I hadn’t watched the video until now. I don’t see any way that the police can say he was being threatening with the gun. He was moving slow and wasn’t raising the gun in a threatening manner. I don’t see how you can watch that and call it a good shoot. He was doing what they were telling (screaming, actually, as usual) him to do.
I guess I hoped you would be honest enough to understand the distinction I’m making, but almost two decades of experience with you on this message board should have prepared me…
I was talking about raising in the context of preparing to shoot. I’ve extracted the relevant part of the video, and turned it into a slow-motion GIF. The original video is 30 frames per second, but my GIF has been slowed to 1 fps to allow for close scrutiny. I also made a close-up GIF of his hand.

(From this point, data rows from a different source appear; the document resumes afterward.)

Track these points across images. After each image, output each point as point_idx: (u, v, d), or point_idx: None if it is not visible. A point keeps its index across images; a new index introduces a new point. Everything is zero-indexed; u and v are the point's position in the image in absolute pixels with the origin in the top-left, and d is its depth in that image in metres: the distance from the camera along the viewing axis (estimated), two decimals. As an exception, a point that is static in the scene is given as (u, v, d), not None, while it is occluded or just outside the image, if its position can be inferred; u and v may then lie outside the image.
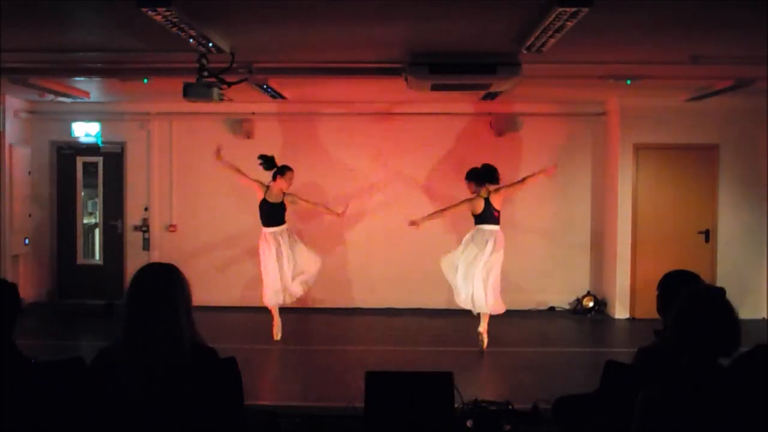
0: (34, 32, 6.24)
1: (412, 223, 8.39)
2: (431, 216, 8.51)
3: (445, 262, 8.45)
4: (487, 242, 8.10)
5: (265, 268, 8.59)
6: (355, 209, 10.55)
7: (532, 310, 10.49)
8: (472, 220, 8.31)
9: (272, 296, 8.56)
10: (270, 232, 8.56)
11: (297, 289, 8.67)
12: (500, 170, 8.27)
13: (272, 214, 8.57)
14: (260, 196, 8.58)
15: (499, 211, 8.21)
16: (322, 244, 10.68)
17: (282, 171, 8.58)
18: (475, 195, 8.22)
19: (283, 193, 8.61)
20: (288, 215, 8.78)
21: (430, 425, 4.25)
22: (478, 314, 8.24)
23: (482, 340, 8.19)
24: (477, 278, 8.09)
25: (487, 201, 8.15)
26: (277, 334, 8.64)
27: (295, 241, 8.68)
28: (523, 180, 8.50)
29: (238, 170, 8.73)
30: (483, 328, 8.20)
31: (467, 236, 8.33)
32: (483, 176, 8.21)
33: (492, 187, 8.21)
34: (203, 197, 10.84)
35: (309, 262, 8.72)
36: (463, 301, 8.28)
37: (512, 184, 8.48)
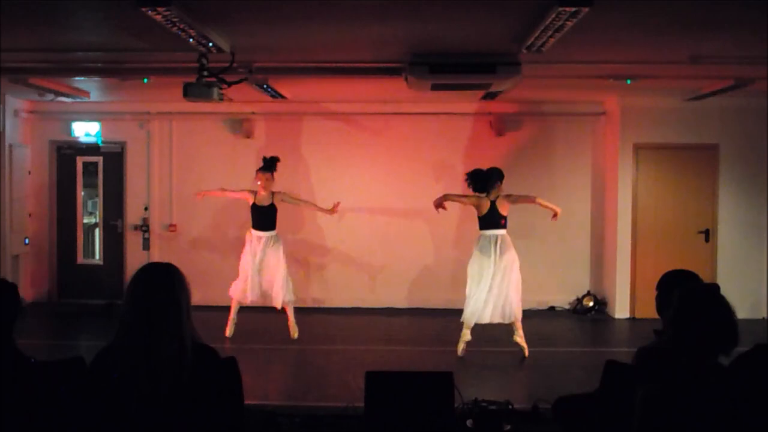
0: (34, 32, 6.23)
1: (439, 205, 7.89)
2: (448, 198, 7.97)
3: (471, 271, 7.88)
4: (492, 247, 7.69)
5: (242, 266, 8.69)
6: (355, 209, 10.59)
7: (532, 310, 10.46)
8: (475, 223, 8.00)
9: (235, 290, 8.66)
10: (256, 235, 8.64)
11: (273, 298, 8.63)
12: (500, 170, 7.94)
13: (259, 217, 8.67)
14: (250, 201, 8.69)
15: (505, 217, 7.80)
16: (322, 243, 10.73)
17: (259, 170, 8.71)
18: (483, 195, 7.81)
19: (272, 194, 8.65)
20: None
21: (430, 425, 4.25)
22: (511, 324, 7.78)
23: (523, 347, 7.79)
24: (500, 287, 7.65)
25: (493, 204, 7.75)
26: (230, 331, 8.64)
27: (275, 252, 8.62)
28: (534, 199, 7.95)
29: (222, 190, 8.98)
30: (519, 336, 7.79)
31: (475, 247, 7.87)
32: (480, 182, 7.82)
33: (502, 191, 7.80)
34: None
35: (274, 278, 8.60)
36: (489, 316, 7.67)
37: (525, 198, 7.97)
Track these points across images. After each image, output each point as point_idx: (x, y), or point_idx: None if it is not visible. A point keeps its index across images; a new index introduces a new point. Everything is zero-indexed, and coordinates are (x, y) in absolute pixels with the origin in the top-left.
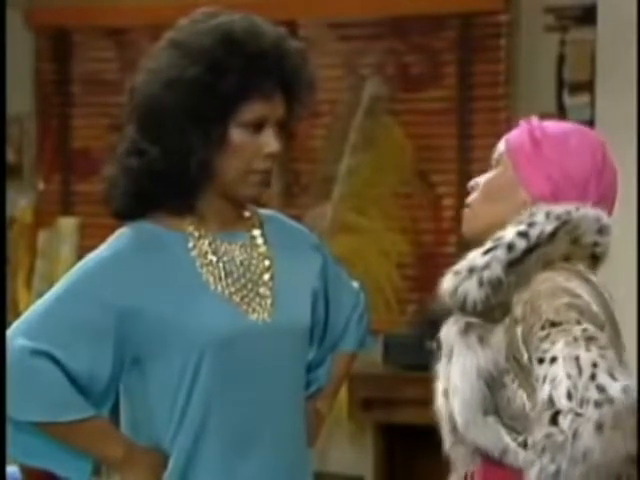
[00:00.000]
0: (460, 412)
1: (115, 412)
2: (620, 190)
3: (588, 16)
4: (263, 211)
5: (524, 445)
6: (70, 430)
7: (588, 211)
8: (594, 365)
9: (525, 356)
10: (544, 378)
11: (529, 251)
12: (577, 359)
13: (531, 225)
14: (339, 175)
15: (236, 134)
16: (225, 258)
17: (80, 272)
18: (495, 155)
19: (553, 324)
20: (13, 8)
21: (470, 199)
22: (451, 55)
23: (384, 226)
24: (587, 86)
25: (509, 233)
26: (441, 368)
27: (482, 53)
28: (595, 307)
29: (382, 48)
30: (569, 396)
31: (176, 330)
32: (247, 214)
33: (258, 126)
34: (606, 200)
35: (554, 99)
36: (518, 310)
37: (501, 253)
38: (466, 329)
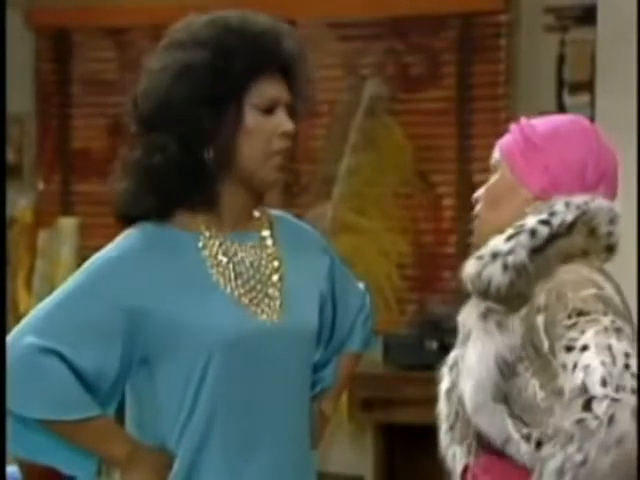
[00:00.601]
0: (471, 395)
1: (121, 412)
2: (620, 189)
3: (588, 16)
4: (273, 212)
5: (527, 438)
6: (76, 428)
7: (602, 202)
8: (626, 355)
9: (546, 344)
10: (574, 365)
11: (550, 240)
12: (610, 348)
13: (552, 214)
14: (339, 175)
15: (250, 117)
16: (235, 259)
17: (88, 271)
18: (492, 162)
19: (580, 313)
20: (13, 8)
21: (476, 210)
22: (451, 55)
23: (384, 226)
24: (587, 86)
25: (530, 220)
26: (454, 353)
27: (482, 53)
28: (618, 301)
29: (382, 48)
30: (604, 383)
31: (185, 330)
32: (257, 214)
33: (269, 109)
34: (606, 182)
35: (554, 99)
36: (541, 299)
37: (525, 239)
38: (486, 314)
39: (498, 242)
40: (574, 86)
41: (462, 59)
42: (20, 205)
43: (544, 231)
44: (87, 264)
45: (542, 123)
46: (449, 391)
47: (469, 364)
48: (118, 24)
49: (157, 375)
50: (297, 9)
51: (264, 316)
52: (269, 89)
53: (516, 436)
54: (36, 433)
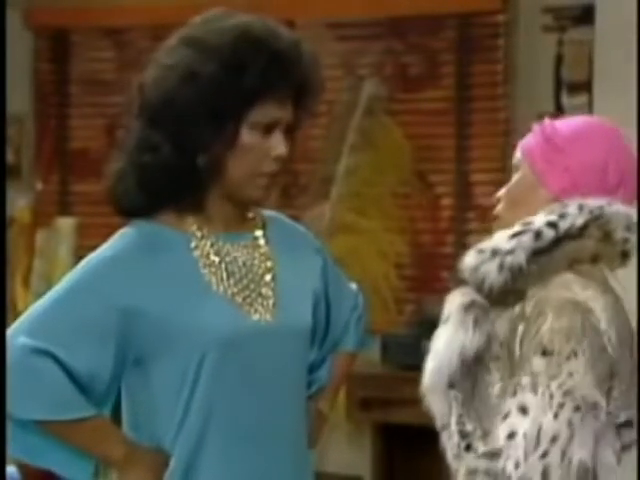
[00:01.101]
0: (429, 375)
1: (117, 412)
2: None
3: (586, 16)
4: (266, 212)
5: (462, 435)
6: (71, 429)
7: (620, 207)
8: (553, 440)
9: (517, 355)
10: (507, 414)
11: (556, 243)
12: (540, 428)
13: (562, 216)
14: (337, 175)
15: (247, 134)
16: (227, 259)
17: (82, 272)
18: (514, 161)
19: (545, 352)
20: (12, 8)
21: (496, 210)
22: (449, 55)
23: (382, 226)
24: (585, 86)
25: (539, 220)
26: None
27: (480, 53)
28: (604, 324)
29: (380, 48)
30: (517, 466)
31: (178, 330)
32: (250, 215)
33: (268, 128)
34: (626, 185)
35: (552, 99)
36: (529, 307)
37: (527, 240)
38: (468, 306)
39: (502, 238)
40: (572, 86)
41: (460, 59)
42: (18, 205)
43: (549, 234)
44: (81, 264)
45: (564, 124)
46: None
47: (436, 347)
48: (117, 24)
49: (152, 375)
50: (295, 9)
51: (257, 315)
52: (274, 110)
53: (454, 427)
54: (32, 435)
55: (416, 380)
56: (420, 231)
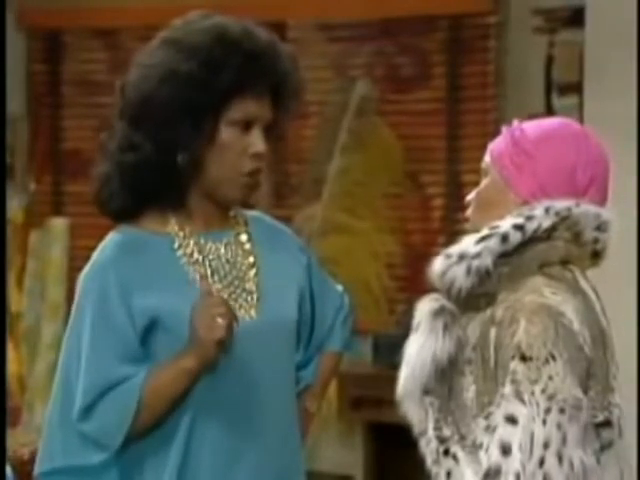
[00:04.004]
0: (403, 382)
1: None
2: (611, 191)
3: (577, 18)
4: (247, 212)
5: (439, 440)
6: (156, 388)
7: (589, 208)
8: (545, 446)
9: (492, 361)
10: (494, 427)
11: (524, 245)
12: (532, 436)
13: (529, 219)
14: (329, 176)
15: (225, 132)
16: (211, 256)
17: (92, 317)
18: (483, 165)
19: (523, 357)
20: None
21: (467, 213)
22: (440, 56)
23: (374, 226)
24: (576, 87)
25: (506, 224)
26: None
27: (471, 54)
28: (577, 325)
29: (371, 49)
30: (517, 477)
31: (164, 329)
32: (231, 213)
33: (246, 126)
34: (597, 186)
35: (543, 100)
36: (499, 311)
37: (494, 243)
38: (438, 312)
39: (468, 243)
40: (563, 87)
41: (451, 60)
42: (12, 206)
43: (516, 237)
44: (80, 303)
45: (532, 127)
46: None
47: (409, 354)
48: (109, 25)
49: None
50: (287, 10)
51: (242, 311)
52: (251, 107)
53: (431, 433)
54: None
55: None
56: (411, 231)
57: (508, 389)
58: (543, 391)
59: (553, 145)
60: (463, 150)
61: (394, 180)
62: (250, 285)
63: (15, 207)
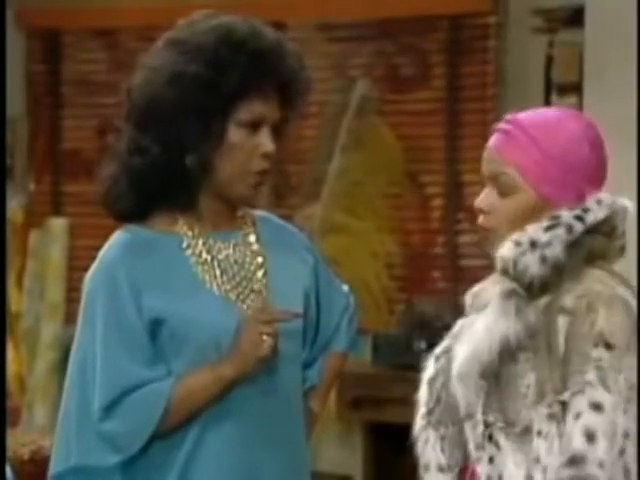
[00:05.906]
0: (463, 362)
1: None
2: (610, 191)
3: (576, 18)
4: (256, 212)
5: (485, 425)
6: (187, 392)
7: (623, 200)
8: (626, 435)
9: (562, 350)
10: (578, 414)
11: (584, 236)
12: (615, 425)
13: (585, 211)
14: (329, 176)
15: (234, 133)
16: (220, 257)
17: (101, 302)
18: (492, 169)
19: (607, 345)
20: None
21: (489, 223)
22: (440, 56)
23: (373, 226)
24: (575, 88)
25: (565, 215)
26: (445, 343)
27: (471, 54)
28: (635, 314)
29: (371, 49)
30: (601, 465)
31: (174, 330)
32: (240, 214)
33: (255, 126)
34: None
35: (542, 100)
36: (567, 300)
37: (562, 233)
38: (509, 294)
39: (536, 231)
40: (562, 88)
41: (451, 60)
42: (12, 206)
43: (579, 227)
44: (90, 301)
45: (555, 133)
46: (432, 379)
47: (475, 330)
48: (108, 25)
49: None
50: (287, 11)
51: (250, 312)
52: (259, 107)
53: (479, 417)
54: None
55: (407, 379)
56: (411, 231)
57: (592, 376)
58: (626, 381)
59: (584, 149)
60: (463, 150)
61: (394, 180)
62: (258, 286)
63: (15, 207)
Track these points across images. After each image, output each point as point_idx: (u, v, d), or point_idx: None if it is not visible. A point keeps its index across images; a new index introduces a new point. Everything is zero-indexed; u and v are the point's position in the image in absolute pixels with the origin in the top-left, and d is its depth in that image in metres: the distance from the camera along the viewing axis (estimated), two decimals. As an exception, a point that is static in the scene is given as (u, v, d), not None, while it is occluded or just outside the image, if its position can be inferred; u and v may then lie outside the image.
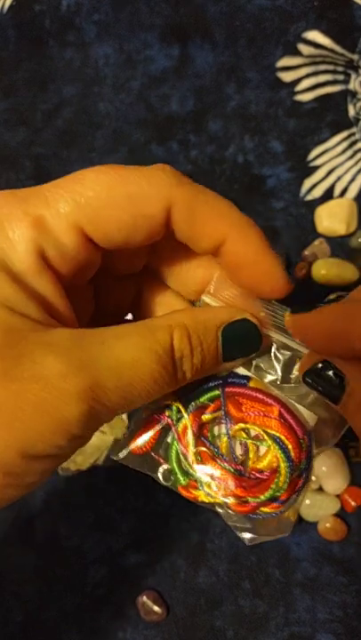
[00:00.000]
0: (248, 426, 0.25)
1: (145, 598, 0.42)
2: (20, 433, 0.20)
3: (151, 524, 0.44)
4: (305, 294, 0.47)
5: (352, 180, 0.50)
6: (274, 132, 0.52)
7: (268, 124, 0.52)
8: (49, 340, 0.21)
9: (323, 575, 0.41)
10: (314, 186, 0.50)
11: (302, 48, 0.52)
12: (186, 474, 0.26)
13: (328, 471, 0.43)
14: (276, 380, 0.26)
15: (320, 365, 0.24)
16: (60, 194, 0.23)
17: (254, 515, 0.26)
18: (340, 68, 0.52)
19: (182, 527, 0.43)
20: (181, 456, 0.26)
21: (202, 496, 0.26)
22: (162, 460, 0.27)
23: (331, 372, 0.23)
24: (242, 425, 0.25)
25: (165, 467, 0.27)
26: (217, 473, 0.26)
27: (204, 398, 0.26)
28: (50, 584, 0.43)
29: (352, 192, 0.50)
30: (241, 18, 0.53)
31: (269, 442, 0.25)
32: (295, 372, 0.26)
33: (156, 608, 0.41)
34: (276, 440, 0.25)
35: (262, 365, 0.26)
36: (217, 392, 0.26)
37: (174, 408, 0.26)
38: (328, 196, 0.50)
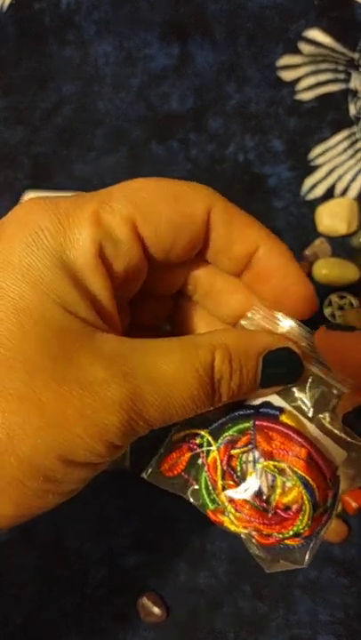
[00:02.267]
0: (276, 463, 0.25)
1: (145, 599, 0.41)
2: (61, 436, 0.20)
3: (152, 526, 0.43)
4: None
5: (353, 179, 0.50)
6: (274, 130, 0.52)
7: (269, 122, 0.52)
8: (96, 346, 0.21)
9: (324, 577, 0.41)
10: (315, 185, 0.50)
11: (303, 47, 0.52)
12: (213, 501, 0.26)
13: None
14: (309, 411, 0.26)
15: None
16: (112, 193, 0.23)
17: (276, 546, 0.26)
18: (340, 67, 0.52)
19: (183, 529, 0.43)
20: (210, 484, 0.26)
21: (227, 522, 0.26)
22: (192, 481, 0.27)
23: None
24: (270, 462, 0.26)
25: (195, 487, 0.27)
26: (242, 506, 0.26)
27: (234, 430, 0.26)
28: (50, 585, 0.43)
29: (353, 191, 0.49)
30: (241, 16, 0.53)
31: (295, 480, 0.25)
32: (330, 408, 0.25)
33: (156, 609, 0.41)
34: (302, 480, 0.25)
35: (297, 395, 0.26)
36: (247, 424, 0.26)
37: (205, 438, 0.26)
38: (329, 195, 0.50)
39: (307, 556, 0.26)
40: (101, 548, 0.43)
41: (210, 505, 0.26)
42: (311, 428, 0.25)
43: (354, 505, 0.42)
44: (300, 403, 0.26)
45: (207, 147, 0.52)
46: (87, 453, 0.21)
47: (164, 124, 0.53)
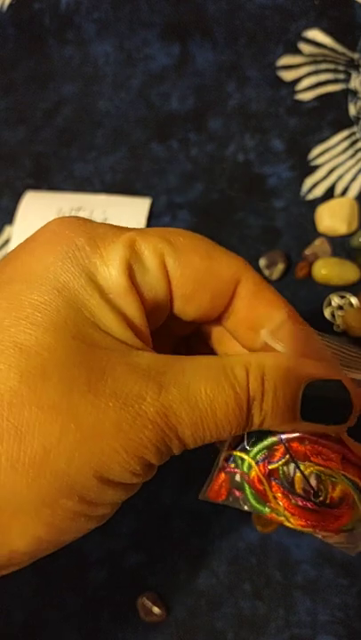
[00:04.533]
0: (313, 466, 0.25)
1: (145, 599, 0.41)
2: (99, 450, 0.20)
3: (152, 525, 0.43)
4: (305, 294, 0.46)
5: (353, 179, 0.50)
6: (275, 130, 0.52)
7: (269, 122, 0.52)
8: (131, 361, 0.21)
9: (323, 577, 0.41)
10: (315, 185, 0.50)
11: (303, 47, 0.52)
12: (269, 508, 0.26)
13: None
14: None
15: None
16: (149, 229, 0.24)
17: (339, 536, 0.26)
18: (340, 67, 0.52)
19: (183, 528, 0.43)
20: (259, 497, 0.26)
21: (285, 522, 0.26)
22: (241, 497, 0.26)
23: None
24: (311, 464, 0.25)
25: (246, 499, 0.27)
26: (295, 512, 0.26)
27: (263, 447, 0.26)
28: (50, 585, 0.43)
29: (353, 191, 0.49)
30: (241, 16, 0.53)
31: (339, 476, 0.25)
32: None
33: (156, 609, 0.41)
34: (344, 476, 0.25)
35: None
36: (274, 438, 0.25)
37: (237, 459, 0.26)
38: (329, 195, 0.50)
39: None
40: (101, 547, 0.43)
41: (266, 511, 0.26)
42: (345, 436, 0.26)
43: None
44: None
45: (207, 146, 0.52)
46: (123, 470, 0.21)
47: (165, 123, 0.53)
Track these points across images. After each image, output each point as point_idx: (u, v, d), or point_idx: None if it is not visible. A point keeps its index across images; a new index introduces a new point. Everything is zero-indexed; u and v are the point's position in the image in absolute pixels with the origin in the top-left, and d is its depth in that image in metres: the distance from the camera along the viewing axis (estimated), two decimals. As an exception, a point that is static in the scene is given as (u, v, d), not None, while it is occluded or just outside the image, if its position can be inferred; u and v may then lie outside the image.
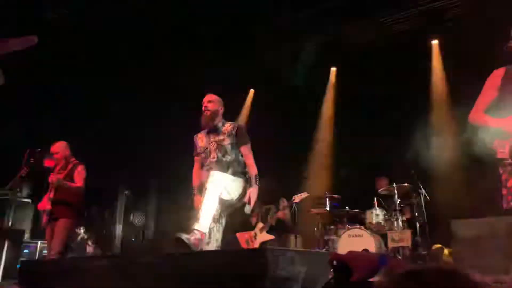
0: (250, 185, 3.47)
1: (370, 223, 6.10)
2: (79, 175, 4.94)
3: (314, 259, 2.47)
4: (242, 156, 3.63)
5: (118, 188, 8.94)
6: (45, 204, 4.86)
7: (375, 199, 6.33)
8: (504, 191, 2.75)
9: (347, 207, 6.52)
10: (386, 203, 6.51)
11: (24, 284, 2.86)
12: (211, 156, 3.55)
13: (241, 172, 3.59)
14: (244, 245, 5.35)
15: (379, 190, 6.40)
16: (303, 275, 2.23)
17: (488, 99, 2.95)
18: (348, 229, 5.96)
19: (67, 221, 4.72)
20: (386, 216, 6.14)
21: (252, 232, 5.49)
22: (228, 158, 3.53)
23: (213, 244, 3.28)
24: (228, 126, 3.67)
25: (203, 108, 3.68)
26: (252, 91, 9.26)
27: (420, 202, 5.98)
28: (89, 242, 7.78)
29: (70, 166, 5.03)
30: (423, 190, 6.02)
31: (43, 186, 7.97)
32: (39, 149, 5.33)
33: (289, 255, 2.15)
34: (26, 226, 7.34)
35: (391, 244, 5.60)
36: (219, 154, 3.52)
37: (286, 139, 8.35)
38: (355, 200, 7.04)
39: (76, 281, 2.56)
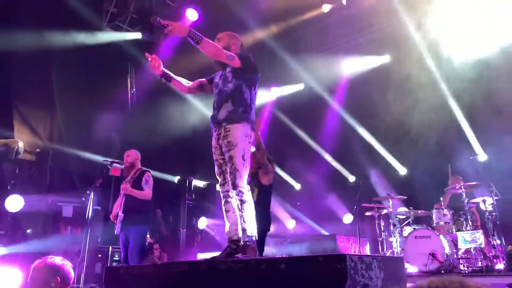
0: None
1: (438, 223, 5.87)
2: (147, 183, 5.09)
3: (390, 264, 2.45)
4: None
5: (180, 193, 9.27)
6: (117, 213, 5.01)
7: (441, 198, 6.10)
8: None
9: (411, 207, 6.35)
10: (452, 202, 6.27)
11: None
12: None
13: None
14: None
15: (446, 189, 6.15)
16: (381, 281, 2.22)
17: None
18: (415, 229, 5.77)
19: (139, 229, 4.88)
20: (455, 216, 5.89)
21: None
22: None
23: None
24: None
25: None
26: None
27: (491, 200, 5.67)
28: (155, 246, 8.10)
29: (137, 174, 5.18)
30: (493, 187, 5.71)
31: (110, 194, 8.50)
32: (109, 160, 5.64)
33: (367, 261, 2.15)
34: (98, 231, 7.79)
35: (462, 245, 5.35)
36: None
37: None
38: (417, 200, 6.88)
39: (159, 286, 2.70)
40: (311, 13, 8.89)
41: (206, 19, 8.48)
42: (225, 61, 3.28)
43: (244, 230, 3.12)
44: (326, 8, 8.69)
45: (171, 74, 3.58)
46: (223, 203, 3.36)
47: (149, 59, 3.44)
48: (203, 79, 3.66)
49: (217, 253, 3.37)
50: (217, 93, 3.42)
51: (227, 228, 3.31)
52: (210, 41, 3.16)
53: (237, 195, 3.16)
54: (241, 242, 3.14)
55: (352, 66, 9.25)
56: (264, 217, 4.54)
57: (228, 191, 3.30)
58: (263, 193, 4.64)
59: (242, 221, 3.13)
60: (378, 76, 8.65)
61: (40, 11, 7.91)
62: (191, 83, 3.66)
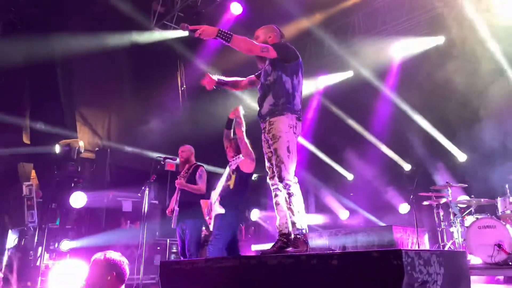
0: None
1: (504, 212, 5.49)
2: (200, 177, 5.19)
3: (452, 258, 2.31)
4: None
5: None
6: (173, 207, 5.12)
7: (507, 185, 5.69)
8: None
9: (472, 196, 6.00)
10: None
11: (164, 283, 3.16)
12: None
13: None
14: (205, 215, 4.62)
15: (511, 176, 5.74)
16: (442, 277, 2.10)
17: None
18: (477, 219, 5.44)
19: (195, 222, 4.97)
20: (523, 204, 5.49)
21: (209, 201, 4.50)
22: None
23: None
24: None
25: None
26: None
27: None
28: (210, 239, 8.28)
29: (191, 168, 5.28)
30: None
31: (166, 188, 8.80)
32: (162, 157, 5.81)
33: (425, 256, 2.04)
34: (156, 225, 8.10)
35: (532, 236, 4.97)
36: None
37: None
38: (479, 188, 6.48)
39: (210, 281, 2.75)
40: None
41: (251, 11, 8.46)
42: (260, 54, 3.25)
43: (293, 223, 3.08)
44: (373, -10, 8.38)
45: (224, 79, 3.65)
46: (273, 196, 3.35)
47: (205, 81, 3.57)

Of course, a reasonable response to this is that things are much clearer when slowed down, and the cops had to deal with this in real time. Fair enough. But the reason I slowed it down is largely to convince people of something that seemed pretty clear to me even when I watched it at full speed. It was obvious to me, watching the video the first time, that the guy was not holding the gun in anything like a position in which it could be fired, and that he was moving it towards the ground.
One of the first things that struck me from the video is that it does not look like he actually had the gun in his hand when the cop was yelling at him. I think it might have been in his right-side pocket. It looks like he reached into his pocket to bring it out.
Then, as he brings it out, look at his grip on the gun itself. It’s pretty clear that he’s holding it from over the top of the barrel, with the barrel itself apparently pointed up his own arm, and with the butt or grip or handle of the gun pointing down towards the ground. It’s not in any sort of position in his hand where he could fire the gun.
And finally, look at the motion of his hand. Yes, it comes up a little initially as he brings the gun from his side (possibly from his pocket), but it describes a sort of parabola, and is clearly headed down when we see the puff of smoke from the gunshot.
(Hope the link works.) Here’s a picture of him with the gun I captured from the link above. He’s clearly holding it by the barrel and apparently intended to comply.
The picture, though, has been enlarged, enhanced, and frozen in time. The cops couldn’t have reasonably known what he was doing. All they’d see is a man bringing up a gun.
Which is precisely what she told him to do.
She told him to drop it, not to fiddle with it.
Anyway, a little fault on both sides, but not much on either.